Le Livre
Comme de nombreux photographes, Bruno Cordonnier replonge dans ses archives en 2020 à la faveur du confinement. Il y redécouvre un millier de planches-contacts immortalisant en noir et blanc quelques années de sa vie, entre 1986 et 1994, alors qu’il travaillait la nuit comme tireur dans un grand labo parisien. Paris vibre alors d’une ambiance de fête. C’est la grande époque des night-clubs et des boîtes de nuit, qui libèrent les mœurs et déchaînent les corps, attirant aussi bien des célébrités que des anonymes, des artistes, des stars, des intellectuels ou des noctambules. Ouverts en 1978, le Palace et les Bains Douches sont célèbres pour leurs soirées extravagantes et leur clientèle éclectique, où la scène musicale croise celle la mode et de la publicité, créant de nouvelles sensations visuelles faites de décors à paillettes, de boules à facettes et autres lasers. Mais derrière cette effervescence joyeuse, l’épidémie de sida gagne du terrain, frappant en premier lieu la communauté gay et les toxicomanes.
Quelques visages célèbres apparaissent au détour d’une photo, mais ce qui intéresse Bruno Cordonnier, on le sent, c’est la mixité sociale propre à la nuit, estompant les différences d’origines et de classes. Sa proximité avec les danseurs, qui à la fois jouent avec son objectif et semblent s’en moquer éperdument, lui permet d’être au plus près des corps, de saisir à la fois les enjeux de séduction et l’incroyable liberté qui se dégage de cette période. Vêtements, coiffures, maquillages, accessoires, tout concourt à la fabrication d’une gigantesque scène théâtrale où se côtoient drag-queens et looks extravagants, noyés sous la mousse qui fait son apparition.

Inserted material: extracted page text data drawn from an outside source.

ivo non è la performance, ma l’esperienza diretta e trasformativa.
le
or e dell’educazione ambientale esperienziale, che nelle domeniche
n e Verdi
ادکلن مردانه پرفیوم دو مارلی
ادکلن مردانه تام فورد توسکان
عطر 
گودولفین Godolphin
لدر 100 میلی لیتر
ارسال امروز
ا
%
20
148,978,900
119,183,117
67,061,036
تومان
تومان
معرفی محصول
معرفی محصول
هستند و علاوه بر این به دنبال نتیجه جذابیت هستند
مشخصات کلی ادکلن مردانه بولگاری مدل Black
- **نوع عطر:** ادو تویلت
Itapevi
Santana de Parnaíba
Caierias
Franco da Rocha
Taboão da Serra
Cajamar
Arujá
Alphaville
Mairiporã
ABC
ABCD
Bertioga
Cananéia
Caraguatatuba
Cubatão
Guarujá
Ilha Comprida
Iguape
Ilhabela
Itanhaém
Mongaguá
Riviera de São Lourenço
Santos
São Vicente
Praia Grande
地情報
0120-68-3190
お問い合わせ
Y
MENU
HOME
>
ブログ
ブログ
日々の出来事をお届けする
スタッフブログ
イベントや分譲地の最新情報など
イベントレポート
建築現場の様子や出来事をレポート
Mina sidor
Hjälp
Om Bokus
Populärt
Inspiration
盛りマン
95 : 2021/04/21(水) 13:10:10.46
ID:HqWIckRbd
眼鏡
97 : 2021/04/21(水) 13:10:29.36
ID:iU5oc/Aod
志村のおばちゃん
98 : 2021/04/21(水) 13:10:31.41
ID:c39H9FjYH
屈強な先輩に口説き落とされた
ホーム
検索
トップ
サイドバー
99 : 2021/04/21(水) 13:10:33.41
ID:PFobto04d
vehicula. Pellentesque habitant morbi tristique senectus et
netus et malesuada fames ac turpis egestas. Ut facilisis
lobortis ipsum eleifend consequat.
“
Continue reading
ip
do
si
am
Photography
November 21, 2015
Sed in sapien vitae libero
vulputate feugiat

Plonger aujourd’hui dans ces images nous ramène à sonder l’essence de la danse et son pouvoir transgressif. Comme si dans l’extase qu’autorisaient ces temples de la nuit s’exprimait une liberté sexuelle contrariée par le sida. Bruno Cordonnier quitte ce monde hédoniste en 1994, rangeant alors comme il le dit « ses photos de nuit dans une boîte ». Trois ans plus tard, son ami Christophe, qui lui avait ouvert les portes de la nuit, sera emporté par le VIH à l’âge de 33 ans.
Bruno Cordonnier (né en 1964) et Ariel Kenig (né en 1983) ont vingt ans d’écart, ce qui rend encore plus intéressant le regard que porte l’écrivain sur cette période révolue, souvent fantasmée par sa génération. Ayant lui-même beaucoup fréquenté bien plus tard les clubs de la capitale, Ariel Kenig s’est plongé avec passion dans les photographies de Bruno Cordonnier.